→ Records supplied

*** Block opens ***

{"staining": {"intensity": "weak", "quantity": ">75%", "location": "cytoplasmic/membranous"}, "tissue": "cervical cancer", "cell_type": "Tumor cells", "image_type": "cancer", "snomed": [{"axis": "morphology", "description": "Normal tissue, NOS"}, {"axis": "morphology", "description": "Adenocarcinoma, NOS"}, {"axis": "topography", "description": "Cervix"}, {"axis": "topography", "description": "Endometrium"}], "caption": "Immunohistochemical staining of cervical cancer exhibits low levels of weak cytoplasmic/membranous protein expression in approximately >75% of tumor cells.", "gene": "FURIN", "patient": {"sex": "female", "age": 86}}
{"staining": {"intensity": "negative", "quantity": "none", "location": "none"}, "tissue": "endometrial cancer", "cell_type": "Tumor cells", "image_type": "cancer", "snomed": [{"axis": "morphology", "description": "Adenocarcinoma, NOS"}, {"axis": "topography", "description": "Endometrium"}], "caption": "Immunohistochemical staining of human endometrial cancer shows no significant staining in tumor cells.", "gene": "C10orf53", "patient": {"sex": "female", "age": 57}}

*** Block closes ***
*** Block opens ***

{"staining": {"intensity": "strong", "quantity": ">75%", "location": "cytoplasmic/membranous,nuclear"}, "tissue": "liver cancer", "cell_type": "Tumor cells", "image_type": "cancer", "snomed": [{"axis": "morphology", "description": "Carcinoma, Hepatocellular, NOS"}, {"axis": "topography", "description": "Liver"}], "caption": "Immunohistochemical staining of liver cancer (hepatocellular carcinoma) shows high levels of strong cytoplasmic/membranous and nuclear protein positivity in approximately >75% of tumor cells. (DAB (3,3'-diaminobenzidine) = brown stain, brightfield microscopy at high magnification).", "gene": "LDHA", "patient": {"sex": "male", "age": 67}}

*** Block closes ***
*** Block opens ***

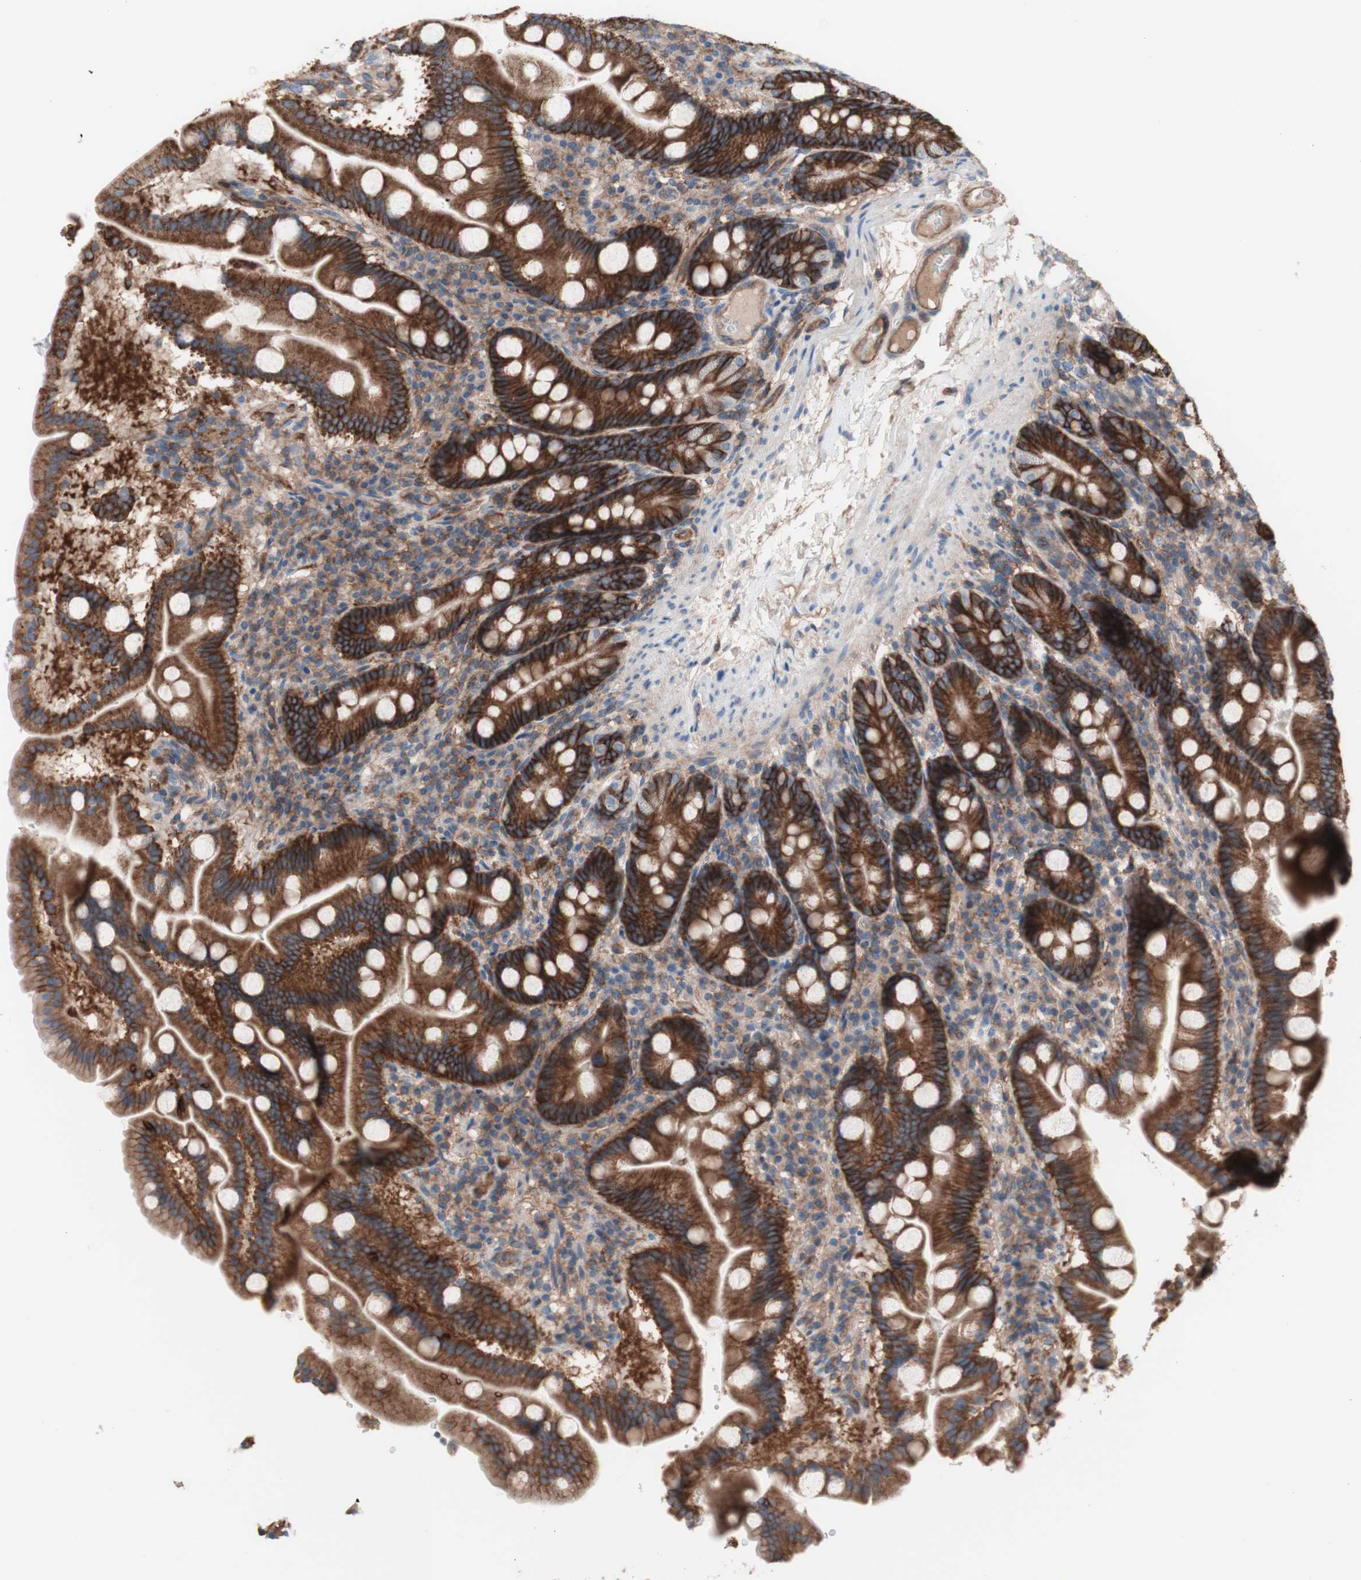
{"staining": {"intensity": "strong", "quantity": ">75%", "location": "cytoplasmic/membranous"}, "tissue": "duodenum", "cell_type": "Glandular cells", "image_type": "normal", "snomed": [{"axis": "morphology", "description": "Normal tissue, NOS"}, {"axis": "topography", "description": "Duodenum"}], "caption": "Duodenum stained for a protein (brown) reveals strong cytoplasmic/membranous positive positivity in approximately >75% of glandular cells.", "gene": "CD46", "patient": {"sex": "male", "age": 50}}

*** Block closes ***

→ Exercise brief
Filtering the entries above by the word "female", copy each line that matches.

→ Your solution
{"staining": {"intensity": "weak", "quantity": ">75%", "location": "cytoplasmic/membranous"}, "tissue": "cervical cancer", "cell_type": "Tumor cells", "image_type": "cancer", "snomed": [{"axis": "morphology", "description": "Normal tissue, NOS"}, {"axis": "morphology", "description": "Adenocarcinoma, NOS"}, {"axis": "topography", "description": "Cervix"}, {"axis": "topography", "description": "Endometrium"}], "caption": "Immunohistochemical staining of cervical cancer exhibits low levels of weak cytoplasmic/membranous protein expression in approximately >75% of tumor cells.", "gene": "FURIN", "patient": {"sex": "female", "age": 86}}
{"staining": {"intensity": "negative", "quantity": "none", "location": "none"}, "tissue": "endometrial cancer", "cell_type": "Tumor cells", "image_type": "cancer", "snomed": [{"axis": "morphology", "description": "Adenocarcinoma, NOS"}, {"axis": "topography", "description": "Endometrium"}], "caption": "Immunohistochemical staining of human endometrial cancer shows no significant staining in tumor cells.", "gene": "C10orf53", "patient": {"sex": "female", "age": 57}}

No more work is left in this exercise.